Ops check: does a replacement application do the same caliber of power fail recovery?
May 21, 2014
Migrating away from an HP 3000 application means leaving behind some things you can replace. One example is robust scheduling and job management. You can get that under Windows, if your target application will run on that Microsoft OS. It's extra, but worth it, especially if the app you need to replace generates a great many jobs. We've heard of one that used 14,000.
A migrating site will also want to be sure about error recovery in case of a system failure. Looking at what's a given in the 3000 world is the bottom-rung bar to check on a new platform. This might not be an issue that app users care about -- until a brown-out takes down a server that doesn't have robust recovery. One HP 3000 system manager summed up the operations he needs to replace on HP's 3000 application server.
We're looking at recovery aspects if power is lost, or those that kick in whenever MPE crashes. On the 3000's critical applications, we can use DBCONTROL or FCONTROL to complete the I/O. Another option would be to store down the datasets before the batch process takes place.
A couple of decades ago, this was a feature where the 3000's IMAGE database stood out in a startling, visual way. A database shootout in New Jersey pitted IMAGE and MPE against Unix and Oracle, or second-level entries such as Sybase or Informix. A tug on the power plug of the 3000 while it was processing data left the server in a no-data-loss state, when it could be rebooted. Not so much, way back then, for what we'd call today's replacement system databases.
Eloquence, the IMAGE workalike database, emulates this rock-solid recovery for any Windows or Linux applications that use that Marxmeier product. Whatever the replacement application will be for a mission-critical 3000 system, it needs to rely on the same caliber of crash or powerfail recovery. This isn't an obvious question to ask during the feature comparison phase of migration planning. But such recovery is not automatic on every platform that will take over for MPE.
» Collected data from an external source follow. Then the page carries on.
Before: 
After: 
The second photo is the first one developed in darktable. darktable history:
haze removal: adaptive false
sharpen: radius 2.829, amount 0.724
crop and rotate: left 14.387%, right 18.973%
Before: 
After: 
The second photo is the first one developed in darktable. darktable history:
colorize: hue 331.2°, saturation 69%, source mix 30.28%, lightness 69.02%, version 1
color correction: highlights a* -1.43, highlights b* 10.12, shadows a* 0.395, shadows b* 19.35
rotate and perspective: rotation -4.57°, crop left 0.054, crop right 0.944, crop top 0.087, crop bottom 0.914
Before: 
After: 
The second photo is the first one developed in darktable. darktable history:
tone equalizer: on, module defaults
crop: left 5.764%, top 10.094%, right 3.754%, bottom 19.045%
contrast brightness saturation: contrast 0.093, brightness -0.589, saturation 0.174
It is possible that the write to the journal on the disk is delayed, because it's more efficient from the head position currently to write in a different order to the one the operating system requested as the actual order -- meaning blocks can be committed before the journal is.
The way to resolve this is to make the operating system explicitly wait for the journal to have been committed before committing any more writes. This is known as a barrier. Most filesystems do not use this by default and would explicitly need enabling with a mount option.
mount -o barrier=1 /dev/sda /mntpnt
The big downside to barriers is they have a tendency to slow IO down, sometimes dramatically (around 30 percent) which is why they aren't enabled by default.
In the 3000 world, logging has been used as a similar recovery feature, focused on recovering IMAGE data. A long-running debate included concerns about whether logging penalized application performance. We've run a logging article written by Robelle's Bob Green that's worth a look.
Peering under the covers of any replacement application, to see the means to recover its data, is a best practice. Even if a manager doesn't have deep knowledge of the target environment, this peering is the kind of thing the typical experienced 3000 manager will embrace without question. Then they'll ask the powerfail recovery question.